Nasz rywal: Lechia Gdańsk

O godzinie 20:30 na Polsat Plus Arenie zespół Lecha Poznań postara się odczarować wyjazdy. W żadnym z pięciu poprzednich wyjazdowych meczów w sezonie 2022/2023 drużyna Kolejorza nie umiała zwyciężyć, nie potrafiła też wygrać podczas swojej ostatniej wizyty nad morzem 20 lutego.
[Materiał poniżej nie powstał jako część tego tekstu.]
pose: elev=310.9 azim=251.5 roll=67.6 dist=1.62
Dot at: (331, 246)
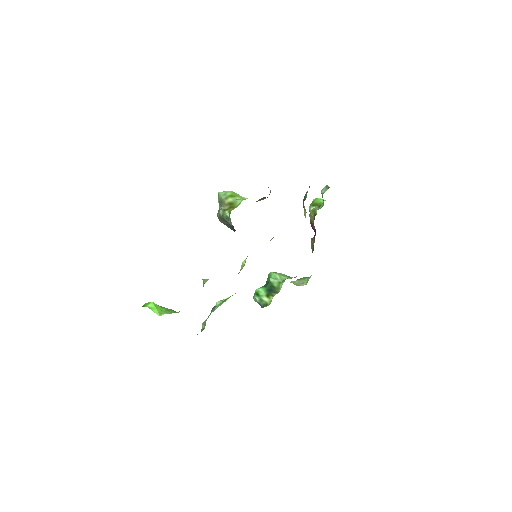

Gdańsk w ostatnich latach różnie kojarzy się kibicom Lecha Poznań. Na przykład jesienią 2020 roku Kolejorz wygrał tam 1:0 po golu Mikaela Ishaka, ale już w lutym bez Szweda w składzie mimo niezłej gry poległ 0:1 tracąc bramkę w 87 minucie po dośrodkowaniu z rzutu rożnego. Przed Mistrzem Polski już 14 mecz na nowym stadionie Lechii Gdańsk na którym niebiesko-biali zaliczyli bilans 5-2-6, gole: 16:16 zwyciężając na nim głównie w rundzie jesiennej. Dziś też są szanse na zwycięstwo, bowiem biało-zieloni ostatnio formą nie błyszczą, przegrali trzy ostatnie spotkania, na pełną pulę czekają od 31 lipca, kapitańską opaskę stracił Flavio Paixao i coraz więcej mówi się o zwolnieniu trenera Tomasza Kaczmarka.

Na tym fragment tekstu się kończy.